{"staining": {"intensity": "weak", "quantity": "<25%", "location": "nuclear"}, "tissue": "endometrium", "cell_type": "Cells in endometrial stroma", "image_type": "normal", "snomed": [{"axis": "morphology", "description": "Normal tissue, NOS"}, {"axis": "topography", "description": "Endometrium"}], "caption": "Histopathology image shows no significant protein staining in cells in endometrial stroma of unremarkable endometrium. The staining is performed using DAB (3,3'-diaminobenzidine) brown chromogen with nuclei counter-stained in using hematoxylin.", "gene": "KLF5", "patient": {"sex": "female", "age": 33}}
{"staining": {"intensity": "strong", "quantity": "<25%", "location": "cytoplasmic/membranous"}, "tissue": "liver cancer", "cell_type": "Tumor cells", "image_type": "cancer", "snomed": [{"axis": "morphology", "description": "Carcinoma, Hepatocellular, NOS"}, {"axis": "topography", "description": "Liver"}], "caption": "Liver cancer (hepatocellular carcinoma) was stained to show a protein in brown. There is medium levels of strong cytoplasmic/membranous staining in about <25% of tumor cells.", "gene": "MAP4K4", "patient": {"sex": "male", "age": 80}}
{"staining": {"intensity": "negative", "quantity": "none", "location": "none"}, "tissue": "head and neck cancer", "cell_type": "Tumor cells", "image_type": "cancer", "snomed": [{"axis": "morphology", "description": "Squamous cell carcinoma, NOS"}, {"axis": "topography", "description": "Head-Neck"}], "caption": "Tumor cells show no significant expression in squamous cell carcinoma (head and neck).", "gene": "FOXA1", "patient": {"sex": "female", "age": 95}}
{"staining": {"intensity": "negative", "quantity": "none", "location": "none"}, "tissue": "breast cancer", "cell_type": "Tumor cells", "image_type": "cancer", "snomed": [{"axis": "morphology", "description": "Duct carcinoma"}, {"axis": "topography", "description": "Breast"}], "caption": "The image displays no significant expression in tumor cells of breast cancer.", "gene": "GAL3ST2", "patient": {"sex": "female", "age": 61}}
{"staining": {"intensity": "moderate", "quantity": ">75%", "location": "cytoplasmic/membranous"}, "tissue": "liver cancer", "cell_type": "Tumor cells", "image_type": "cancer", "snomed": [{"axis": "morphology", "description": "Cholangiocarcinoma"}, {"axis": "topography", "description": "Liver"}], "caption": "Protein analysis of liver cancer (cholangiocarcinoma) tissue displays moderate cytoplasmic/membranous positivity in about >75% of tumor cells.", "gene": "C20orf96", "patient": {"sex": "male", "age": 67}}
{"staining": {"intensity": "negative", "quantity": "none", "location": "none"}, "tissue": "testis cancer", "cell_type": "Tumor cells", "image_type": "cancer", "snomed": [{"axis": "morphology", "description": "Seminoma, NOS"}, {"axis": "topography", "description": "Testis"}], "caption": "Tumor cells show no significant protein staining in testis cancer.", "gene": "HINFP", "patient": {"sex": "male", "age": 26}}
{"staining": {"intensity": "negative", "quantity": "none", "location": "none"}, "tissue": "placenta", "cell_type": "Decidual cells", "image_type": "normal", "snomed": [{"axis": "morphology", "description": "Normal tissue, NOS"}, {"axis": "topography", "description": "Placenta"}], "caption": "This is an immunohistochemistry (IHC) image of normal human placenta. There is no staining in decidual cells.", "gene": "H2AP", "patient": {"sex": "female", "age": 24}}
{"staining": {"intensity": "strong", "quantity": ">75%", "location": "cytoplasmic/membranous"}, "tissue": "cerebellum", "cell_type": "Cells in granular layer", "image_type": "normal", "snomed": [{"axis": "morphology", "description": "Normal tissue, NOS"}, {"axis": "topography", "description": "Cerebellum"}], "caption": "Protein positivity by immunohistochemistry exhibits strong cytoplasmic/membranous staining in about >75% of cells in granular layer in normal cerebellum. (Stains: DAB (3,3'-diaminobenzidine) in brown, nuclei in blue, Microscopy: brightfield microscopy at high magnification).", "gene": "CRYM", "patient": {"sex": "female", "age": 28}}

****************************************

• Work task
Scan the entries above for the line containing "image displays no", and copy it and all lines after it exactly, down to and including the line containing "is an immunohistochemistry".

• Expected answer
{"staining": {"intensity": "negative", "quantity": "none", "location": "none"}, "tissue": "breast cancer", "cell_type": "Tumor cells", "image_type": "cancer", "snomed": [{"axis": "morphology", "description": "Duct carcinoma"}, {"axis": "topography", "description": "Breast"}], "caption": "The image displays no significant expression in tumor cells of breast cancer.", "gene": "GAL3ST2", "patient": {"sex": "female", "age": 61}}
{"staining": {"intensity": "moderate", "quantity": ">75%", "location": "cytoplasmic/membranous"}, "tissue": "liver cancer", "cell_type": "Tumor cells", "image_type": "cancer", "snomed": [{"axis": "morphology", "description": "Cholangiocarcinoma"}, {"axis": "topography", "description": "Liver"}], "caption": "Protein analysis of liver cancer (cholangiocarcinoma) tissue displays moderate cytoplasmic/membranous positivity in about >75% of tumor cells.", "gene": "C20orf96", "patient": {"sex": "male", "age": 67}}
{"staining": {"intensity": "negative", "quantity": "none", "location": "none"}, "tissue": "testis cancer", "cell_type": "Tumor cells", "image_type": "cancer", "snomed": [{"axis": "morphology", "description": "Seminoma, NOS"}, {"axis": "topography", "description": "Testis"}], "caption": "Tumor cells show no significant protein staining in testis cancer.", "gene": "HINFP", "patient": {"sex": "male", "age": 26}}
{"staining": {"intensity": "negative", "quantity": "none", "location": "none"}, "tissue": "placenta", "cell_type": "Decidual cells", "image_type": "normal", "snomed": [{"axis": "morphology", "description": "Normal tissue, NOS"}, {"axis": "topography", "description": "Placenta"}], "caption": "This is an immunohistochemistry (IHC) image of normal human placenta. There is no staining in decidual cells.", "gene": "H2AP", "patient": {"sex": "female", "age": 24}}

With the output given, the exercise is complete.